The union also says that the company made nearly a billion dollars in 2004 and could afford giving the workers a decent settlement. The workers had been without a new contract since November 30, 2005. The last strike against a private garbage-hauling company took place in New York in 1990.

Waste Management collects trash for about 10,000 commercial businesses, such as offices, hotels, and restaurants in New York City and parts of Westchester County. Two of their clients are Shea Stadium and Yankee Stadium where the New York Mets and New York Yankees play baseball.

Mayor Bloomberg has declared: “If Waste management doesn’t collect the trash ... the city will step in and we will... pick up the trash.” However, a company spokesman has claimed that they are using scab labor to pick up the garbage.

Canada

Diamond mineworkers strike

About 400 workers at Ekati in the Northwest Territories, Canada’s first diamond mine, went on strike on April 7. Negotiations between their union, the Public Service Alliance of Canada (PSAC), and representatives of the mine’s owner, BHP Billiton, broke off the day before.
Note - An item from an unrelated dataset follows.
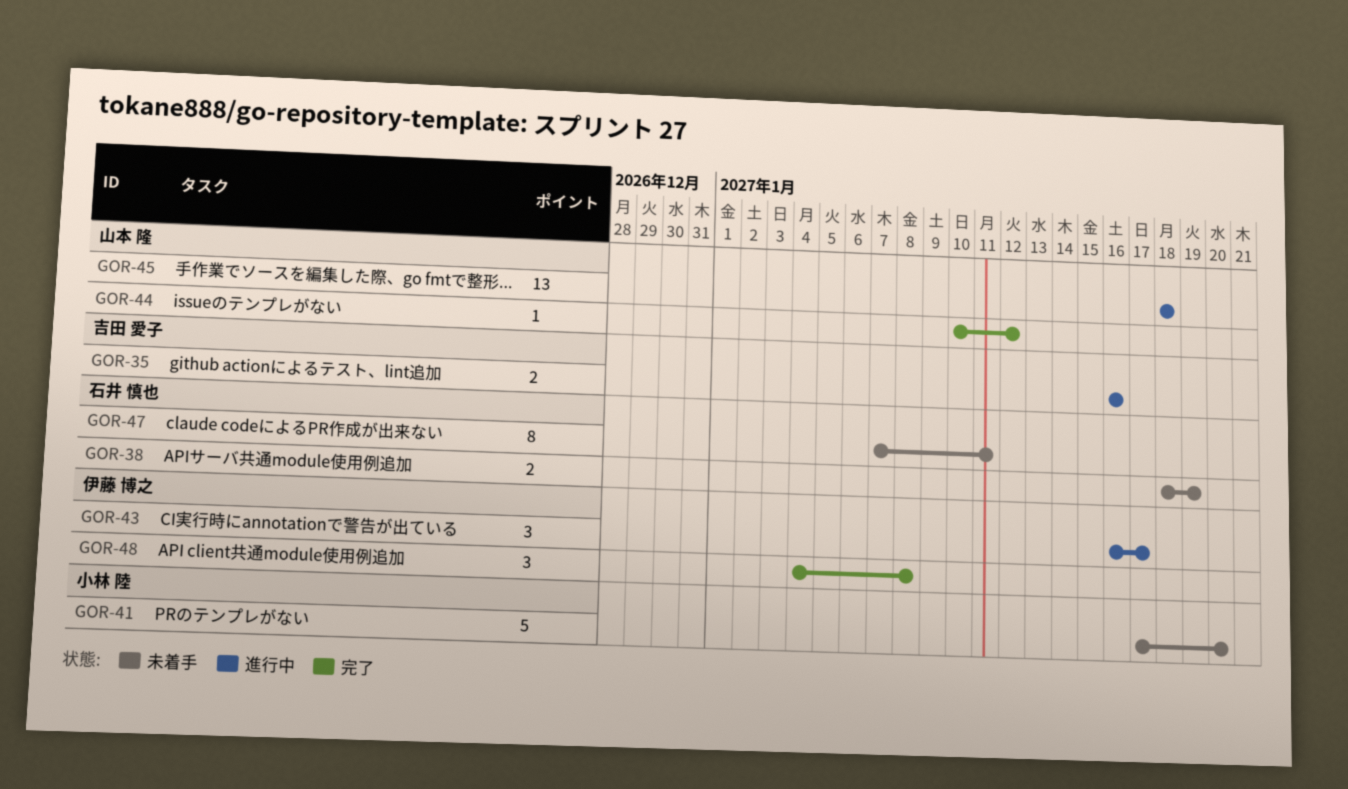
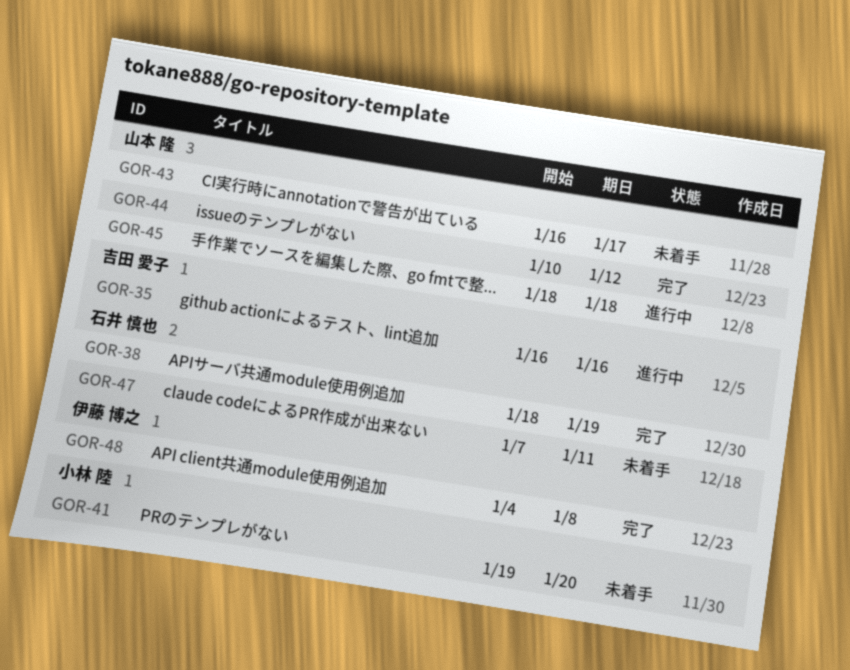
GOR-38, status: 未着手 -> 完了
GOR-41, start: Jan 17 -> Jan 19
GOR-43, status: 進行中 -> 未着手
GOR-43, owner: 伊藤 博之 -> 山本 隆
The company had offered a salary increase of 1 percent and one-day floating holiday in exchange for workers giving up three days of paid sick leave, but their offer did not address key issues of layoffs by seniority and job security.

Ekati, which is located on Lac de Gras, 300 km northeast of Yellowknife and 200 km south of the Arctic Circle, opened in 1998. It produces 6 percent of the world’s diamond supply by value or 4 percent by weight and yields 3 to 5 million karats annually. BHP Billiton is the world’s largest mining company, based in Australia. It was formed in a 2001 merger of Australian Broken Hill Proprietary Company (BHP) and British company Billiton.

Workers at Winnipeg bus manufacturer walk out

Six hundred sixty-seven employees of New Flyer Industries in Winnipeg, Manitoba, walked out on April 5 after the company bargaining team demanded the union agree to all its non-monetary proposals before discussing monetary issues. The main issue is the contracting out of work: New Flyer is planning to transfer some operations out of the Winnipeg headquarters to its Minnesota factories in St. Cloud and Crookston, “which are currently operating below capacity,” according to a company representative.

The workers are members of Canadian Auto Workers (CAW) Local 3003. Their contract expired at the end of March. New Flyer is the largest heavy-duty transit bus manufacturer in North America and produces about 1,500 buses a year.